**What the task requires**
Reproduce every line of the listing below word for word, keeping the lines in their original order.

Collection entries:

☆ ☆ ☆

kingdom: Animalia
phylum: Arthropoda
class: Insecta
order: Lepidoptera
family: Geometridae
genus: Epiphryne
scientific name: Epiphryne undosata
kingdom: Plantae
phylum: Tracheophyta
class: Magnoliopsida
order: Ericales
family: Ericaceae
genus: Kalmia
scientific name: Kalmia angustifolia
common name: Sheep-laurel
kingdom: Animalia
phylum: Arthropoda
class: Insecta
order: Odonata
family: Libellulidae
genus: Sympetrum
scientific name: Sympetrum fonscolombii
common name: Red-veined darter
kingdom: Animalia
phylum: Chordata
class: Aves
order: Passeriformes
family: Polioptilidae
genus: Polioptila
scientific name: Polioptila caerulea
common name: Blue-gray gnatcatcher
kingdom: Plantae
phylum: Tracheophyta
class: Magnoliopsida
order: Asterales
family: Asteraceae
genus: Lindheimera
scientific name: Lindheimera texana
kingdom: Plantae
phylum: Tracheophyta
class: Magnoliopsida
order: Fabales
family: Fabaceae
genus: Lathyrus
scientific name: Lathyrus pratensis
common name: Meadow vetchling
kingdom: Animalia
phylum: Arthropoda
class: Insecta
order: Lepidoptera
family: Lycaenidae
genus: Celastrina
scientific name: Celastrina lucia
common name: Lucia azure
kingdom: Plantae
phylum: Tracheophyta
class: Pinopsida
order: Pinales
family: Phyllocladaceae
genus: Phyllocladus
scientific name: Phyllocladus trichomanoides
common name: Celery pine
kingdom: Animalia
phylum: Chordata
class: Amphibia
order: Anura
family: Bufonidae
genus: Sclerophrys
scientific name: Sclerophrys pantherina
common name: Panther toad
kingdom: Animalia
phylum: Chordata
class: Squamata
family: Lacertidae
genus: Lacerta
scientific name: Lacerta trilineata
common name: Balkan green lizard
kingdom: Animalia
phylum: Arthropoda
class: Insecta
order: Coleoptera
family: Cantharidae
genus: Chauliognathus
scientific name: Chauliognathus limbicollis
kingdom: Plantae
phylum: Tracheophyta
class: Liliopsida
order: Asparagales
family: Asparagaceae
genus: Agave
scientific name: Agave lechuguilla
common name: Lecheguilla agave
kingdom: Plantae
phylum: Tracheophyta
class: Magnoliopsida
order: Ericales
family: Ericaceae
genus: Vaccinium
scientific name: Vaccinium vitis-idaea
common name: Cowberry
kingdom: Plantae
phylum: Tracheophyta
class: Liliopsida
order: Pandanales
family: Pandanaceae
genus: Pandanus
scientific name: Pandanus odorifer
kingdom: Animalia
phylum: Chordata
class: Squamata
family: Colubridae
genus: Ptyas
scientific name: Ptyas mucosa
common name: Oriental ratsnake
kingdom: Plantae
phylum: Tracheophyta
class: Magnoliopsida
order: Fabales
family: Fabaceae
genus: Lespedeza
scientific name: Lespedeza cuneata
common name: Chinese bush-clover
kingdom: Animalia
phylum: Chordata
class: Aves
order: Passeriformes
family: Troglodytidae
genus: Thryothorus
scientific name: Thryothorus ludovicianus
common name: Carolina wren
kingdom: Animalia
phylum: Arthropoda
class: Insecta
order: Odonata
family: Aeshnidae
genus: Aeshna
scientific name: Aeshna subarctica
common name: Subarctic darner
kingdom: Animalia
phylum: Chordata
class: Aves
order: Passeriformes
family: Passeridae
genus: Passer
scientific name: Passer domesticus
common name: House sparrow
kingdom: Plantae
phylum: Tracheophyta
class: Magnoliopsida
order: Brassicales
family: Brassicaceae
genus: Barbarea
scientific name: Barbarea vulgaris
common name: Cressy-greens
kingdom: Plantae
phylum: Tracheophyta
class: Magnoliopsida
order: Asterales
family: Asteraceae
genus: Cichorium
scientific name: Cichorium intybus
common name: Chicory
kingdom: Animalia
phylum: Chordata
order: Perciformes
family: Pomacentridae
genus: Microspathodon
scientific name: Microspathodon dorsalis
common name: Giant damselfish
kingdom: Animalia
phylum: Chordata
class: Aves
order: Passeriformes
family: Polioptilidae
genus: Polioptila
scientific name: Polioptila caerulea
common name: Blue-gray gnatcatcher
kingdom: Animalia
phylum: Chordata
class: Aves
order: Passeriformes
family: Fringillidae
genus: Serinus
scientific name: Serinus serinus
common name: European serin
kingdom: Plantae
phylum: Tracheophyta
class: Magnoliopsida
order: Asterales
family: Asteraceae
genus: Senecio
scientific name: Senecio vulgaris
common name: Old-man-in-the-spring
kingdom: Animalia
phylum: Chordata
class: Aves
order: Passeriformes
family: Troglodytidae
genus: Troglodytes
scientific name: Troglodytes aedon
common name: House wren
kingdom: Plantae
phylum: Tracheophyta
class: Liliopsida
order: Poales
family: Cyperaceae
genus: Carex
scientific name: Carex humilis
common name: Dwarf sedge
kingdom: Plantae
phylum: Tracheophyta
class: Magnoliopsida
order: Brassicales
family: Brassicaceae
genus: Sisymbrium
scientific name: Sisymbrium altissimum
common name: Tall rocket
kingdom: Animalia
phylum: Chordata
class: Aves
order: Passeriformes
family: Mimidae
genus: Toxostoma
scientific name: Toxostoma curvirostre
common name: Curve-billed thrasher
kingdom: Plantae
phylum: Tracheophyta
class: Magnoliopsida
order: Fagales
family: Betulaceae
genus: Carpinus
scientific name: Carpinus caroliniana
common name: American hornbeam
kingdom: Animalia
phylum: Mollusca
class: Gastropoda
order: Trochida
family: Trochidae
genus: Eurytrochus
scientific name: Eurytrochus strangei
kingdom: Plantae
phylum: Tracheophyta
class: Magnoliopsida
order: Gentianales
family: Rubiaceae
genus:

☆ ☆ ☆

**Exercise answer**
kingdom: Animalia
phylum: Arthropoda
class: Insecta
order: Lepidoptera
family: Geometridae
genus: Epiphryne
scientific name: Epiphryne undosata
kingdom: Plantae
phylum: Tracheophyta
class: Magnoliopsida
order: Ericales
family: Ericaceae
genus: Kalmia
scientific name: Kalmia angustifolia
common name: Sheep-laurel
kingdom: Animalia
phylum: Arthropoda
class: Insecta
order: Odonata
family: Libellulidae
genus: Sympetrum
scientific name: Sympetrum fonscolombii
common name: Red-veined darter
kingdom: Animalia
phylum: Chordata
class: Aves
order: Passeriformes
family: Polioptilidae
genus: Polioptila
scientific name: Polioptila caerulea
common name: Blue-gray gnatcatcher
kingdom: Plantae
phylum: Tracheophyta
class: Magnoliopsida
order: Asterales
family: Asteraceae
genus: Lindheimera
scientific name: Lindheimera texana
kingdom: Plantae
phylum: Tracheophyta
class: Magnoliopsida
order: Fabales
family: Fabaceae
genus: Lathyrus
scientific name: Lathyrus pratensis
common name: Meadow vetchling
kingdom: Animalia
phylum: Arthropoda
class: Insecta
order: Lepidoptera
family: Lycaenidae
genus: Celastrina
scientific name: Celastrina lucia
common name: Lucia azure
kingdom: Plantae
phylum: Tracheophyta
class: Pinopsida
order: Pinales
family: Phyllocladaceae
genus: Phyllocladus
scientific name: Phyllocladus trichomanoides
common name: Celery pine
kingdom: Animalia
phylum: Chordata
class: Amphibia
order: Anura
family: Bufonidae
genus: Sclerophrys
scientific name: Sclerophrys pantherina
common name: Panther toad
kingdom: Animalia
phylum: Chordata
class: Squamata
family: Lacertidae
genus: Lacerta
scientific name: Lacerta trilineata
common name: Balkan green lizard
kingdom: Animalia
phylum: Arthropoda
class: Insecta
order: Coleoptera
family: Cantharidae
genus: Chauliognathus
scientific name: Chauliognathus limbicollis
kingdom: Plantae
phylum: Tracheophyta
class: Liliopsida
order: Asparagales
family: Asparagaceae
genus: Agave
scientific name: Agave lechuguilla
common name: Lecheguilla agave
kingdom: Plantae
phylum: Tracheophyta
class: Magnoliopsida
order: Ericales
family: Ericaceae
genus: Vaccinium
scientific name: Vaccinium vitis-idaea
common name: Cowberry
kingdom: Plantae
phylum: Tracheophyta
class: Liliopsida
order: Pandanales
family: Pandanaceae
genus: Pandanus
scientific name: Pandanus odorifer
kingdom: Animalia
phylum: Chordata
class: Squamata
family: Colubridae
genus: Ptyas
scientific name: Ptyas mucosa
common name: Oriental ratsnake
kingdom: Plantae
phylum: Tracheophyta
class: Magnoliopsida
order: Fabales
family: Fabaceae
genus: Lespedeza
scientific name: Lespedeza cuneata
common name: Chinese bush-clover
kingdom: Animalia
phylum: Chordata
class: Aves
order: Passeriformes
family: Troglodytidae
genus: Thryothorus
scientific name: Thryothorus ludovicianus
common name: Carolina wren
kingdom: Animalia
phylum: Arthropoda
class: Insecta
order: Odonata
family: Aeshnidae
genus: Aeshna
scientific name: Aeshna subarctica
common name: Subarctic darner
kingdom: Animalia
phylum: Chordata
class: Aves
order: Passeriformes
family: Passeridae
genus: Passer
scientific name: Passer domesticus
common name: House sparrow
kingdom: Plantae
phylum: Tracheophyta
class: Magnoliopsida
order: Brassicales
family: Brassicaceae
genus: Barbarea
scientific name: Barbarea vulgaris
common name: Cressy-greens
kingdom: Plantae
phylum: Tracheophyta
class: Magnoliopsida
order: Asterales
family: Asteraceae
genus: Cichorium
scientific name: Cichorium intybus
common name: Chicory
kingdom: Animalia
phylum: Chordata
order: Perciformes
family: Pomacentridae
genus: Microspathodon
scientific name: Microspathodon dorsalis
common name: Giant damselfish
kingdom: Animalia
phylum: Chordata
class: Aves
order: Passeriformes
family: Polioptilidae
genus: Polioptila
scientific name: Polioptila caerulea
common name: Blue-gray gnatcatcher
kingdom: Animalia
phylum: Chordata
class: Aves
order: Passeriformes
family: Fringillidae
genus: Serinus
scientific name: Serinus serinus
common name: European serin
kingdom: Plantae
phylum: Tracheophyta
class: Magnoliopsida
order: Asterales
family: Asteraceae
genus: Senecio
scientific name: Senecio vulgaris
common name: Old-man-in-the-spring
kingdom: Animalia
phylum: Chordata
class: Aves
order: Passeriformes
family: Troglodytidae
genus: Troglodytes
scientific name: Troglodytes aedon
common name: House wren
kingdom: Plantae
phylum: Tracheophyta
class: Liliopsida
order: Poales
family: Cyperaceae
genus: Carex
scientific name: Carex humilis
common name: Dwarf sedge
kingdom: Plantae
phylum: Tracheophyta
class: Magnoliopsida
order: Brassicales
family: Brassicaceae
genus: Sisymbrium
scientific name: Sisymbrium altissimum
common name: Tall rocket
kingdom: Animalia
phylum: Chordata
class: Aves
order: Passeriformes
family: Mimidae
genus: Toxostoma
scientific name: Toxostoma curvirostre
common name: Curve-billed thrasher
kingdom: Plantae
phylum: Tracheophyta
class: Magnoliopsida
order: Fagales
family: Betulaceae
genus: Carpinus
scientific name: Carpinus caroliniana
common name: American hornbeam
kingdom: Animalia
phylum: Mollusca
class: Gastropoda
order: Trochida
family: Trochidae
genus: Eurytrochus
scientific name: Eurytrochus strangei
kingdom: Plantae
phylum: Tracheophyta
class: Magnoliopsida
order: Gentianales
family: Rubiaceae
genus:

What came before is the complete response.